Thursday, September 4, 2014

The Veteran and the Young Girl

I found this in the Cincinnati Enquirer from 1913 and found it to be interesting. I like old newspaper stories, even postwar ones like this, so they may be not uncommon among the posts I make, which I hope will be at least weekly. One or two entries every week seems reasonable to me, with more as I find stories that interest me.

This entry is one that may benefit from additional research as I find time.  I posted this on my personal Facebook account and a couple of friends gave me some  help, but I still think it would be nice to know where he is buried and maybe more about his military career. Perhaps that's a project I can add work on over time. One friend found that his full name may be Benjamin Franklin Anderson.


Please note that this story was published in 1913 and listed the woman as then being 45 years old, meaning she was born in 1868. Something is wrong in the story - hopefully they just got her age wrong and the main piece of the story is correct. Also note that this Cincinnati Enquirer story did misspell the city as Pittsburg, not Pittsburgh.

Grateful because a little girl had befriended him at the end of the Civil War when he was in want, B.F. Anderson, old Civil War veteran, whose death occurred at the Soldier's Home in Dayton and who was well known in Newport, where he left an estate valued at $6,000 has made the little girl, now Mrs. William Strutt, 45, of Pittsburg, Pa., his sole heir.

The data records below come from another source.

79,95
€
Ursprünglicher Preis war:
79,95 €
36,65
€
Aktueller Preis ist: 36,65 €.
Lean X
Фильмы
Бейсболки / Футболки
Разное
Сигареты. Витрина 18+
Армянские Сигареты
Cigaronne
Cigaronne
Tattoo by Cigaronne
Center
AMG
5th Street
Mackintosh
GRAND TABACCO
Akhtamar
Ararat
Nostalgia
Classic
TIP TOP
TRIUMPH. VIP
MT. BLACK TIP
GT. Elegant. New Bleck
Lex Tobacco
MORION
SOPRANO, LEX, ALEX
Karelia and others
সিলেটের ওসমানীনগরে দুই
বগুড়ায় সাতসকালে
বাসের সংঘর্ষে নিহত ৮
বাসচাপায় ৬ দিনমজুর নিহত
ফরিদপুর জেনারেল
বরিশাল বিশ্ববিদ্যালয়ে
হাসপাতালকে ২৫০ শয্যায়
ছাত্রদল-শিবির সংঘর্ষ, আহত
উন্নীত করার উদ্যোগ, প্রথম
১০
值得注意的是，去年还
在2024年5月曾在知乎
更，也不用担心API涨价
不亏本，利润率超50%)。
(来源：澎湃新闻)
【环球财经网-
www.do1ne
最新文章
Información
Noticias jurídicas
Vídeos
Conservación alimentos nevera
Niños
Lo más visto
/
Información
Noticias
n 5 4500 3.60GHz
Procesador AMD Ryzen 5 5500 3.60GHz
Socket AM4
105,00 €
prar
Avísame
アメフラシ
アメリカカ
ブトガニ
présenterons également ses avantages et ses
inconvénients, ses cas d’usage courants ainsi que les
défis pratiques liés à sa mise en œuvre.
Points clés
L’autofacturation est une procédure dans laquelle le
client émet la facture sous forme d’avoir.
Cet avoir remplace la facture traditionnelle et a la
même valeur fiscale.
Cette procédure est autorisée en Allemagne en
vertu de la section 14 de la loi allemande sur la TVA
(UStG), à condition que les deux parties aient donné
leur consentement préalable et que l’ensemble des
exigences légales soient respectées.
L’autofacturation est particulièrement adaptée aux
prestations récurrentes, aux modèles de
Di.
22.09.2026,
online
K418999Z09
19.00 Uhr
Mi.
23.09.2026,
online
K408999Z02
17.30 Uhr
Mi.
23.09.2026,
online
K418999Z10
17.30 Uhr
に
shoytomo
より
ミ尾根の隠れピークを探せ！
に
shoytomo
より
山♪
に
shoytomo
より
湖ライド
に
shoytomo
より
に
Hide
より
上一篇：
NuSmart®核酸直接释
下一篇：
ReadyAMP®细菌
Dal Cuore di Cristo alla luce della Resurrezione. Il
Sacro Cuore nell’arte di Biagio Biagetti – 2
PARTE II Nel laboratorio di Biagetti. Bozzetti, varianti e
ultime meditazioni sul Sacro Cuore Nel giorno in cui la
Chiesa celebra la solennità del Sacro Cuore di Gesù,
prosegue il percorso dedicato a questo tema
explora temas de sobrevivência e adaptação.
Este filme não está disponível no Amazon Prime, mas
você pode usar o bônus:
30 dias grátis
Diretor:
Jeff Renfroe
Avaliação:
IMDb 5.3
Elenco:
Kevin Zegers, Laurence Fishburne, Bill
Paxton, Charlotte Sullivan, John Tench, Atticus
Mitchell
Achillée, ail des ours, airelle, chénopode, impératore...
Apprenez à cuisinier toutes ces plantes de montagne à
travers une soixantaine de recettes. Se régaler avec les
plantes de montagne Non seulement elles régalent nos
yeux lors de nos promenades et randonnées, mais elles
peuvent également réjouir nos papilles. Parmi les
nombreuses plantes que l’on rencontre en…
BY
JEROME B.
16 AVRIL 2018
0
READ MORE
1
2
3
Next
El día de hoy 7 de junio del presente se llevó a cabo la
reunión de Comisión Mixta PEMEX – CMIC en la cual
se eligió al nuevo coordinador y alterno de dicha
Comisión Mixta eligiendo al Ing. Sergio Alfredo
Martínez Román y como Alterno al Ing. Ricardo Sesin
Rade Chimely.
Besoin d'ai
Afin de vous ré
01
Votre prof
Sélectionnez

When the war ended, Anderson, with nothing but an honorable discharge, wandered into Pittsburg. He was homeless, penniless and thought himself friendless. Out of employment and without funds he applied to the little girl for aid. She honored him as a hero who had fought for his country and she forthwith took him to her home and with her hands prepared him a beautiful meal. Anderson left her with gratitude in his heart. The years passed. The lintel (sic) girl was married, and settled down in Pittsburg, while the soldier, now an old veteran, accumulated real estate in Newport by hard work. Age left it's mark and the ravages of time caused him to seek the protection of the Soldier's home, but he never forgot the one who needed him when he needed aid. His dying request w that his executor, Lawrence Riedinger of Newport give him a suitable burial, providing carriages for as many if his comrades in arms as desired to accompany his remains to their last resting place and then see that Mrs. Strutt gets the remainder of his estate according to a will that said (sic) that he had deposited in a safety deposit box, which will be opened today by Mr. Riedinger.